● **Exercise description**
Exactly reproduce the lines from the top of the entries below through the line containing "magnification brightfield microscopy", with both ends included.

(Collected data entries)
——————————

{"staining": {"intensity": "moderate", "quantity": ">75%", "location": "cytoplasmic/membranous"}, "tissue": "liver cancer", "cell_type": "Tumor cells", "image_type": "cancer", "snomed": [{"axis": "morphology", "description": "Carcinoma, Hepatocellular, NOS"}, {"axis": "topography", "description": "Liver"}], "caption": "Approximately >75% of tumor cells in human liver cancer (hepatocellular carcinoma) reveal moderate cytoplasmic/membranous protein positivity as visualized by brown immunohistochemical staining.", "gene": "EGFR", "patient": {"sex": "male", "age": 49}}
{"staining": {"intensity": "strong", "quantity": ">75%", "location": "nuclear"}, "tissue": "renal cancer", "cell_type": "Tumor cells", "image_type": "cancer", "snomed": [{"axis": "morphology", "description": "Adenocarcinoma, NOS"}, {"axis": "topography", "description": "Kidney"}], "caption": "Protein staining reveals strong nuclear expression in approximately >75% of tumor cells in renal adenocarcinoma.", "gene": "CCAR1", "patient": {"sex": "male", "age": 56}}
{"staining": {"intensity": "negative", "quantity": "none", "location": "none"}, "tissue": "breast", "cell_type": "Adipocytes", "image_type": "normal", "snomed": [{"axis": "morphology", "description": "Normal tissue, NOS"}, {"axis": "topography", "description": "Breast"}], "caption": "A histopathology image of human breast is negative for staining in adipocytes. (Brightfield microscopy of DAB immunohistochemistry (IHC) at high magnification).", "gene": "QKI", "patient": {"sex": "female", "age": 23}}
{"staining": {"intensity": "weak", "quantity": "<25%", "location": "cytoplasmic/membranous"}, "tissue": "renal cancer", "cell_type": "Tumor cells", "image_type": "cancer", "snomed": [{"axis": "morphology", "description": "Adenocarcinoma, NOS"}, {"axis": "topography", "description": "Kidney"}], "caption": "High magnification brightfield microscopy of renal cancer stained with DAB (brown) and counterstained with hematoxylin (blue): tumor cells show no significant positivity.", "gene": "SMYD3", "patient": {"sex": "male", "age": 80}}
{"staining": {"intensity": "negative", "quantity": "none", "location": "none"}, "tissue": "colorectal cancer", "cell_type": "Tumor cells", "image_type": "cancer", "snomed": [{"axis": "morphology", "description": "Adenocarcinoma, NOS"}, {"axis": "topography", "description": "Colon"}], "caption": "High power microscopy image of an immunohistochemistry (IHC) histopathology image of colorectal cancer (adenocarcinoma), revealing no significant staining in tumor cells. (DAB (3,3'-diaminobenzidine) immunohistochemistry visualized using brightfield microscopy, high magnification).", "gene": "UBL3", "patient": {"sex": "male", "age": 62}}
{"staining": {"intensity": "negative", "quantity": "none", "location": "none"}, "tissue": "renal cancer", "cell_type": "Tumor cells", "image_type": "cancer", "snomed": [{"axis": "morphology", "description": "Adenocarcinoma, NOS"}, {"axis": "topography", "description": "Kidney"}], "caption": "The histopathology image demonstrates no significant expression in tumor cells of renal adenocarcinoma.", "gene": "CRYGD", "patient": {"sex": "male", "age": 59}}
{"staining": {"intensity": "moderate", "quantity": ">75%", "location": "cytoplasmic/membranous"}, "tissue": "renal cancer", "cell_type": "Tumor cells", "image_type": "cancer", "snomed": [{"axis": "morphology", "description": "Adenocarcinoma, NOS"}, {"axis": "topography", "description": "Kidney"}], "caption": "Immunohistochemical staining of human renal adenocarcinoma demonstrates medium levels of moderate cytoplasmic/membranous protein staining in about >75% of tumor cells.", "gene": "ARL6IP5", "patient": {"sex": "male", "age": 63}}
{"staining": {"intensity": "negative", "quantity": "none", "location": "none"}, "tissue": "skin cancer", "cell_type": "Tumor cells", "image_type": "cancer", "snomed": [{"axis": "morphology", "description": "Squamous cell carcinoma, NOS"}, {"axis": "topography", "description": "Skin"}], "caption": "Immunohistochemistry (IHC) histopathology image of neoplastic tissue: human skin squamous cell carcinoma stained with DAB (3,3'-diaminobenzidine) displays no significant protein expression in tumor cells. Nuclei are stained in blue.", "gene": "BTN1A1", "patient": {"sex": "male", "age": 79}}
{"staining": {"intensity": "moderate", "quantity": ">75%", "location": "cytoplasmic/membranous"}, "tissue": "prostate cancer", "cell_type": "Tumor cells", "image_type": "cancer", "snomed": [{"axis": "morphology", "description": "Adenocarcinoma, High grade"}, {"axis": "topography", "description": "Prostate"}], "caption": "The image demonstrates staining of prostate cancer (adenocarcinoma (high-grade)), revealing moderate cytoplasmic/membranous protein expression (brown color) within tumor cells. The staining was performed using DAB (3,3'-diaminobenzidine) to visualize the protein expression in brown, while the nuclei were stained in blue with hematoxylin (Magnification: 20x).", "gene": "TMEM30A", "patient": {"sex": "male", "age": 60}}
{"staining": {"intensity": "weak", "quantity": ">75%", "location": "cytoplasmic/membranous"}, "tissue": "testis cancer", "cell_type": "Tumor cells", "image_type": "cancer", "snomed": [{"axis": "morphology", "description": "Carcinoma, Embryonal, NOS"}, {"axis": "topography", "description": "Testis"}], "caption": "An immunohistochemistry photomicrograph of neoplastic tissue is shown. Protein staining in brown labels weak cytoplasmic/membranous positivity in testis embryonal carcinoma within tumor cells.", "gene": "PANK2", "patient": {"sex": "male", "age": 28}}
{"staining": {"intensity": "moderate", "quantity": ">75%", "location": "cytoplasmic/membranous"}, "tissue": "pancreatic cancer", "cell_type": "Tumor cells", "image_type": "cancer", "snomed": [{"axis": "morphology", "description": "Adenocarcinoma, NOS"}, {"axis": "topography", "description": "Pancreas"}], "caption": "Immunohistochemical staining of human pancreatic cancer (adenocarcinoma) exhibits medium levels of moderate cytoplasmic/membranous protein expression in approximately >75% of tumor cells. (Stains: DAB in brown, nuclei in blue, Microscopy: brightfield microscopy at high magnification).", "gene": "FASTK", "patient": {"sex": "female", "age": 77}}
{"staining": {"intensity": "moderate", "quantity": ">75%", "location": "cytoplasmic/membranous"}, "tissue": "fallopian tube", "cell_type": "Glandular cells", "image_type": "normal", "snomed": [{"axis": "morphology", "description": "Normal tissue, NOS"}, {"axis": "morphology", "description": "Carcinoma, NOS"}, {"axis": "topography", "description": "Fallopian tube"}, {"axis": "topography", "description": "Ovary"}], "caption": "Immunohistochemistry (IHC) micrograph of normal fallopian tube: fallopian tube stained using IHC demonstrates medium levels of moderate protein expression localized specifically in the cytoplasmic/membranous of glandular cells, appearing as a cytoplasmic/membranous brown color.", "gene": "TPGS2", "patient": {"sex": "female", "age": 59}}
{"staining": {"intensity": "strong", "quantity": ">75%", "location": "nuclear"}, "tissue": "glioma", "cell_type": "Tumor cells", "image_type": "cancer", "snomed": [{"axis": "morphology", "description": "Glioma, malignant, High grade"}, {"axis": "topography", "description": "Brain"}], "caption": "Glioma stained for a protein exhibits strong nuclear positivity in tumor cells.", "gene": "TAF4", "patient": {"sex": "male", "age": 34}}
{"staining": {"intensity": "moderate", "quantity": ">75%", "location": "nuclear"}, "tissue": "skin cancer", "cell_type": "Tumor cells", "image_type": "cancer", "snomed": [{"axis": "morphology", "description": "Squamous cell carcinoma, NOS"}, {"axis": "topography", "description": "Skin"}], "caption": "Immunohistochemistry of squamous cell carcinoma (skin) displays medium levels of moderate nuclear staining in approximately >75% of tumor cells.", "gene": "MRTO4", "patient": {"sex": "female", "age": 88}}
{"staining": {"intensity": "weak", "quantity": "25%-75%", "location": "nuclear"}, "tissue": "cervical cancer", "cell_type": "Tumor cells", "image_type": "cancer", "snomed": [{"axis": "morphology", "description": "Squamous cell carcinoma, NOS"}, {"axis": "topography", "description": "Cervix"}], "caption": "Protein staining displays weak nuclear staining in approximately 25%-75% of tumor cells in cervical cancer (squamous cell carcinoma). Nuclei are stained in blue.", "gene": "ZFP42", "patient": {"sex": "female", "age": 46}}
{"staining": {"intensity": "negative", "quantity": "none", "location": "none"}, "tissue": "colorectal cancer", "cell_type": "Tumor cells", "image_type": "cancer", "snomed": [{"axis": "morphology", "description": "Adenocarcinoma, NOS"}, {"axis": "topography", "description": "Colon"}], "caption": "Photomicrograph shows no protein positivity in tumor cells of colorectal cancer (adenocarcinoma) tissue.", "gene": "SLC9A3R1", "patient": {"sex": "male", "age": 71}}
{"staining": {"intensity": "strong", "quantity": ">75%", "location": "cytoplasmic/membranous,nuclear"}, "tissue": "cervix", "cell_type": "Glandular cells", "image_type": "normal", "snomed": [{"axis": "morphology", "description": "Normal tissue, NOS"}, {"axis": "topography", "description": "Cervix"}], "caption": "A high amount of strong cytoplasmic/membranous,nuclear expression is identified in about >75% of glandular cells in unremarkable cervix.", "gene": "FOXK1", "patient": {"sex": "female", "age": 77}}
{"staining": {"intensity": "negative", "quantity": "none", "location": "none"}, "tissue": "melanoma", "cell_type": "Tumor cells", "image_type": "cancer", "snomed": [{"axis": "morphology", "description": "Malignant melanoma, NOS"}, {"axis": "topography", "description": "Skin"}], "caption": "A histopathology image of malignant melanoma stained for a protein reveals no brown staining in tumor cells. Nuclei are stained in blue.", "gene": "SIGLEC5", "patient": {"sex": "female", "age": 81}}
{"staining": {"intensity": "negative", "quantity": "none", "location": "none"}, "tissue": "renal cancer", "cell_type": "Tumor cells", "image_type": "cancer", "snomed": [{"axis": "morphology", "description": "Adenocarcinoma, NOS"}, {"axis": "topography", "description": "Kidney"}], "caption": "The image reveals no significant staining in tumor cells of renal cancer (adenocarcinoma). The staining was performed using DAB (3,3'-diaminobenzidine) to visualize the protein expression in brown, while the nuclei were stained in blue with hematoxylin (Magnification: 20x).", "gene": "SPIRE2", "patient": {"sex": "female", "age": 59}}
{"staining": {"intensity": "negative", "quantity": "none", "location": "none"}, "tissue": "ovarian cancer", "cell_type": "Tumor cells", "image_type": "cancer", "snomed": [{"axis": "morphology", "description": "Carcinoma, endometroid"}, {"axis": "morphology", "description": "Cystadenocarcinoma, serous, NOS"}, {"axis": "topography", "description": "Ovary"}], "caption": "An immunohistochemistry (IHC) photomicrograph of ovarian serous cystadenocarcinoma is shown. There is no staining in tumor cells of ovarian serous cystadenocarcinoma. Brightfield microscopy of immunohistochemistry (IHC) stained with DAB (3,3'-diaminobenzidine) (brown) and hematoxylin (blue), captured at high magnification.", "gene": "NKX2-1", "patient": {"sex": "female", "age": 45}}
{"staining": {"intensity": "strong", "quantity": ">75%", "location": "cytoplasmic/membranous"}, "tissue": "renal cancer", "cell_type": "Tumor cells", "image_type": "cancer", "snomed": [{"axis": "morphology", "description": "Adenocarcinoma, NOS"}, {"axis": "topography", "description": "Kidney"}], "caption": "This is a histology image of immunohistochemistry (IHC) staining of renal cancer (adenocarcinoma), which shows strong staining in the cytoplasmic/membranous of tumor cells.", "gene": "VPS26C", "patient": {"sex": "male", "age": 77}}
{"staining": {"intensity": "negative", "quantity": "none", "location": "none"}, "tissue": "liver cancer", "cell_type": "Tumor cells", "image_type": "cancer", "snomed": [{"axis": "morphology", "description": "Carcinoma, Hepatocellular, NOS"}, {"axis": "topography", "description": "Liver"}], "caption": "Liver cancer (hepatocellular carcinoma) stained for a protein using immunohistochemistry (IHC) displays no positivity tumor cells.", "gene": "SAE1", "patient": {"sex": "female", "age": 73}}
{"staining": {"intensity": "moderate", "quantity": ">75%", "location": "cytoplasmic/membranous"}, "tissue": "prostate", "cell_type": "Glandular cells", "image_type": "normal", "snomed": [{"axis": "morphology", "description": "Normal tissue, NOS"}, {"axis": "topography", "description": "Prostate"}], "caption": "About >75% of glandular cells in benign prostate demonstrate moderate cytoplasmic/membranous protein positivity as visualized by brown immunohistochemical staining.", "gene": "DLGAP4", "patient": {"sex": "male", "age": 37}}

——————————

● **Task solution**
{"staining": {"intensity": "moderate", "quantity": ">75%", "location": "cytoplasmic/membranous"}, "tissue": "liver cancer", "cell_type": "Tumor cells", "image_type": "cancer", "snomed": [{"axis": "morphology", "description": "Carcinoma, Hepatocellular, NOS"}, {"axis": "topography", "description": "Liver"}], "caption": "Approximately >75% of tumor cells in human liver cancer (hepatocellular carcinoma) reveal moderate cytoplasmic/membranous protein positivity as visualized by brown immunohistochemical staining.", "gene": "EGFR", "patient": {"sex": "male", "age": 49}}
{"staining": {"intensity": "strong", "quantity": ">75%", "location": "nuclear"}, "tissue": "renal cancer", "cell_type": "Tumor cells", "image_type": "cancer", "snomed": [{"axis": "morphology", "description": "Adenocarcinoma, NOS"}, {"axis": "topography", "description": "Kidney"}], "caption": "Protein staining reveals strong nuclear expression in approximately >75% of tumor cells in renal adenocarcinoma.", "gene": "CCAR1", "patient": {"sex": "male", "age": 56}}
{"staining": {"intensity": "negative", "quantity": "none", "location": "none"}, "tissue": "breast", "cell_type": "Adipocytes", "image_type": "normal", "snomed": [{"axis": "morphology", "description": "Normal tissue, NOS"}, {"axis": "topography", "description": "Breast"}], "caption": "A histopathology image of human breast is negative for staining in adipocytes. (Brightfield microscopy of DAB immunohistochemistry (IHC) at high magnification).", "gene": "QKI", "patient": {"sex": "female", "age": 23}}
{"staining": {"intensity": "weak", "quantity": "<25%", "location": "cytoplasmic/membranous"}, "tissue": "renal cancer", "cell_type": "Tumor cells", "image_type": "cancer", "snomed": [{"axis": "morphology", "description": "Adenocarcinoma, NOS"}, {"axis": "topography", "description": "Kidney"}], "caption": "High magnification brightfield microscopy of renal cancer stained with DAB (brown) and counterstained with hematoxylin (blue): tumor cells show no significant positivity.", "gene": "SMYD3", "patient": {"sex": "male", "age": 80}}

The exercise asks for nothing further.